§ TASK BRIEF
Lay out every line of the listing as a JSON list of strings, with one string per line and blank lines omitted.

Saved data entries
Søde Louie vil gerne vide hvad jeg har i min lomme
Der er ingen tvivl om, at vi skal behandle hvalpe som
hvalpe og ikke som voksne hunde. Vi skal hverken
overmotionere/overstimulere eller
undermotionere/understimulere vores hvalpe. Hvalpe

§ TASK OUTPUT
[
  "Søde Louie vil gerne vide hvad jeg har i min lomme",
  "Der er ingen tvivl om, at vi skal behandle hvalpe som",
  "hvalpe og ikke som voksne hunde. Vi skal hverken",
  "overmotionere/overstimulere eller",
  "undermotionere/understimulere vores hvalpe. Hvalpe"
]